*TASK PROMPT*: Omit the pictures and output exactly the lines from the start of the entries through the line containing "16: (211, 190)".

*RECORDS FOR PROCESSING*:

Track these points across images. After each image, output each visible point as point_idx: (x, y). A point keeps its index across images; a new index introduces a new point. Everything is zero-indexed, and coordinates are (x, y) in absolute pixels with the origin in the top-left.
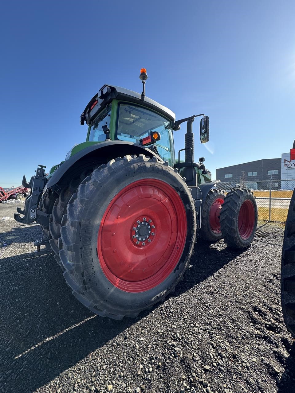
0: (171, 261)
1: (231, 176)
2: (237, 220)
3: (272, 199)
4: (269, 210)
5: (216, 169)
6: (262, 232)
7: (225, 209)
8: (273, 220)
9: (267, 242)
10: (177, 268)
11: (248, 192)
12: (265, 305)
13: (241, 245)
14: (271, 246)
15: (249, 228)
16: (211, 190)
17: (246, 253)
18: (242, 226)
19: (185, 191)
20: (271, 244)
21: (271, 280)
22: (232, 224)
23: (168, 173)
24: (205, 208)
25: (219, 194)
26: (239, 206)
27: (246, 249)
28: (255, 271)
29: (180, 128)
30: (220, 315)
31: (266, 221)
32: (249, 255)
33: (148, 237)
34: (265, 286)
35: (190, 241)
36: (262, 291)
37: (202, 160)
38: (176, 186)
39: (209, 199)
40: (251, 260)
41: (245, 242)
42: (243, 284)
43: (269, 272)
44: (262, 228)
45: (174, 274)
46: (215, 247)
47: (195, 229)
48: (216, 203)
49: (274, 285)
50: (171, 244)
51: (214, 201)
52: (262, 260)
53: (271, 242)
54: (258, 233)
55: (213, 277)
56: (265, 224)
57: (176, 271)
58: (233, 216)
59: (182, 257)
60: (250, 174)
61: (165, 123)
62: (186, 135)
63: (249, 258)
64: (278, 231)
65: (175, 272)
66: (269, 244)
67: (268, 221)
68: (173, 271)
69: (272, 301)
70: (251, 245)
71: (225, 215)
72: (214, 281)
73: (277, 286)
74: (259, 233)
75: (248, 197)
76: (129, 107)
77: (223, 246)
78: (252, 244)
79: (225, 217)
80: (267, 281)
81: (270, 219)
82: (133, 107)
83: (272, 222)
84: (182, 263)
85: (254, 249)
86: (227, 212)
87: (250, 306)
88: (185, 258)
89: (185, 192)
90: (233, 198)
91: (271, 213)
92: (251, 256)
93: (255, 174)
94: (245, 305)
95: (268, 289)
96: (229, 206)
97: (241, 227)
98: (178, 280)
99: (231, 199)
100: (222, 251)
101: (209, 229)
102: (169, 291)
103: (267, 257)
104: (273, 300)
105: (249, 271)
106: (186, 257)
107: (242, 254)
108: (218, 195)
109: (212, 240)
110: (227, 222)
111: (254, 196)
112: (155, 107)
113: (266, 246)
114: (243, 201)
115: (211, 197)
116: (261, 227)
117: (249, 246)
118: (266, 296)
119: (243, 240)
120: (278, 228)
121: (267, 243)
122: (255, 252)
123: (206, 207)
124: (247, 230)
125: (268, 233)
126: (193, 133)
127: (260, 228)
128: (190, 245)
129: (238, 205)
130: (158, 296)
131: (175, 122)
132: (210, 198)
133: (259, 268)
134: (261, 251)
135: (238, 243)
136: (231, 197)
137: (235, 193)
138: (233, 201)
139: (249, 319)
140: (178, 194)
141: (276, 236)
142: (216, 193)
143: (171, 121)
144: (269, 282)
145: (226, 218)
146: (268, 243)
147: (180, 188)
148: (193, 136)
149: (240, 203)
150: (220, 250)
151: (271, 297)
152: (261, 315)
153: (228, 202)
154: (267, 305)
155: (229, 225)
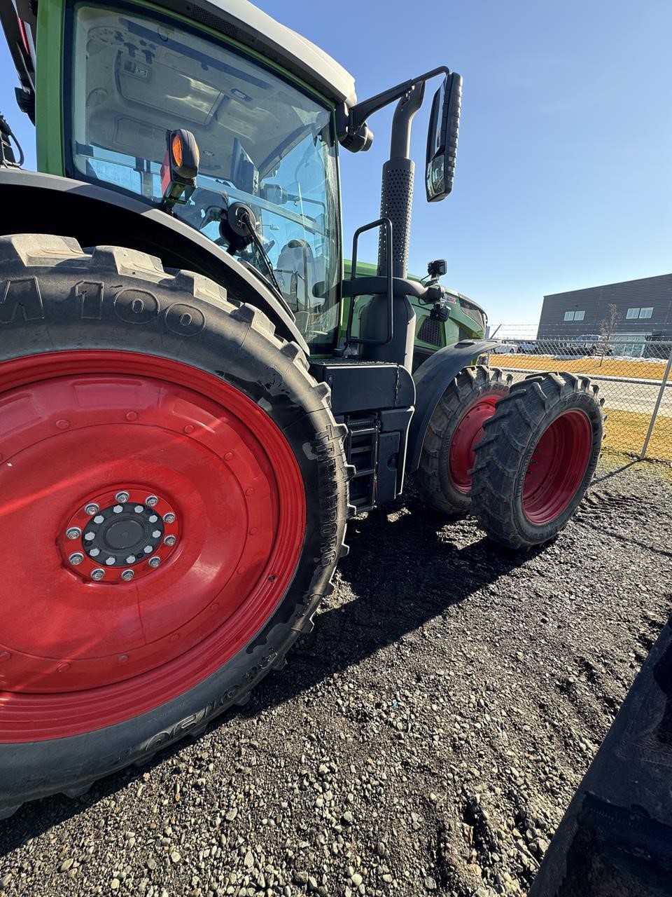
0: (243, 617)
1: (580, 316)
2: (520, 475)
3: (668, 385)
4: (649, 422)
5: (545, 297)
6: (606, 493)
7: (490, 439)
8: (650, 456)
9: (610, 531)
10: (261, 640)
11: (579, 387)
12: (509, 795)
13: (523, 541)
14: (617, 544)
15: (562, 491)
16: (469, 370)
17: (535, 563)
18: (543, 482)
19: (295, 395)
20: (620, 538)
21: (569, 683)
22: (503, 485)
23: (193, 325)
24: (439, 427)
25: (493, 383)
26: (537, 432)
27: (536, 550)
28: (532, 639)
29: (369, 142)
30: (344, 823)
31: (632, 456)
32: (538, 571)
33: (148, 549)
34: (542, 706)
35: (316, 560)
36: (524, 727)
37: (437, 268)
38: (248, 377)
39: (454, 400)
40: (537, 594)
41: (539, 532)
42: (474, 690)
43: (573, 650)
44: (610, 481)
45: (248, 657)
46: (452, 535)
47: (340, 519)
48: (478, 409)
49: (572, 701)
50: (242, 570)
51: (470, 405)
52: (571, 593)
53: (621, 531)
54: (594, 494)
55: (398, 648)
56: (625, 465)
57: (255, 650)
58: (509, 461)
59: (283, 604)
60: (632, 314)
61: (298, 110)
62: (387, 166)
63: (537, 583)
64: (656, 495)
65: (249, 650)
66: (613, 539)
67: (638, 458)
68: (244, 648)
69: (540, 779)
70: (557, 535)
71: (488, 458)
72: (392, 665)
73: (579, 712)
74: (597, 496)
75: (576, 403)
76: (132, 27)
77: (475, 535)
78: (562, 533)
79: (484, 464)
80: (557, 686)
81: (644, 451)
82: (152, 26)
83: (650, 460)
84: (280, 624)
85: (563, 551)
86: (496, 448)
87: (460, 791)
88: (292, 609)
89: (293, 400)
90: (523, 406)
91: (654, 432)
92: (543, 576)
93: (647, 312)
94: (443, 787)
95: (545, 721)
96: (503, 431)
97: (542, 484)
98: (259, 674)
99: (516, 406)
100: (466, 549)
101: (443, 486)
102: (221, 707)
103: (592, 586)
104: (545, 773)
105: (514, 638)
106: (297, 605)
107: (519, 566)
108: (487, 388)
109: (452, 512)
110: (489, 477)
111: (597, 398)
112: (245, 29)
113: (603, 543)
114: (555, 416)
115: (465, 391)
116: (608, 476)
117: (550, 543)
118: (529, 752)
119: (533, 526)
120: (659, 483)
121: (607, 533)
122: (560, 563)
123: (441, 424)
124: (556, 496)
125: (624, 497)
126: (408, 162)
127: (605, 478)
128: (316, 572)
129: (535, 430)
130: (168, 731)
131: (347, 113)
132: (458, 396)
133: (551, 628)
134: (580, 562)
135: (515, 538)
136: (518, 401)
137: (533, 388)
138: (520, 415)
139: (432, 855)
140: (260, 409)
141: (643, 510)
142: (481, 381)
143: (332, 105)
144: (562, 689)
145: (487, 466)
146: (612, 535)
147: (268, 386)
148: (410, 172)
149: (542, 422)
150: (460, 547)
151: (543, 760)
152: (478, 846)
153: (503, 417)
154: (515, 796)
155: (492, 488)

*FINISHED EXERCISE*:
Track these points across images. After each image, output each visible point as point_idx: (x, y). A point keeps its index across images; a new index introduces a new point. Everything is zero-indexed, and coordinates are (x, y) in absolute pixels with the origin in the top-left.
0: (171, 261)
1: (231, 176)
2: (237, 220)
3: (272, 199)
4: (269, 210)
5: (216, 169)
6: (262, 232)
7: (225, 209)
8: (273, 220)
9: (267, 242)
10: (177, 268)
11: (248, 192)
12: (265, 305)
13: (241, 245)
14: (271, 246)
15: (249, 228)
16: (211, 190)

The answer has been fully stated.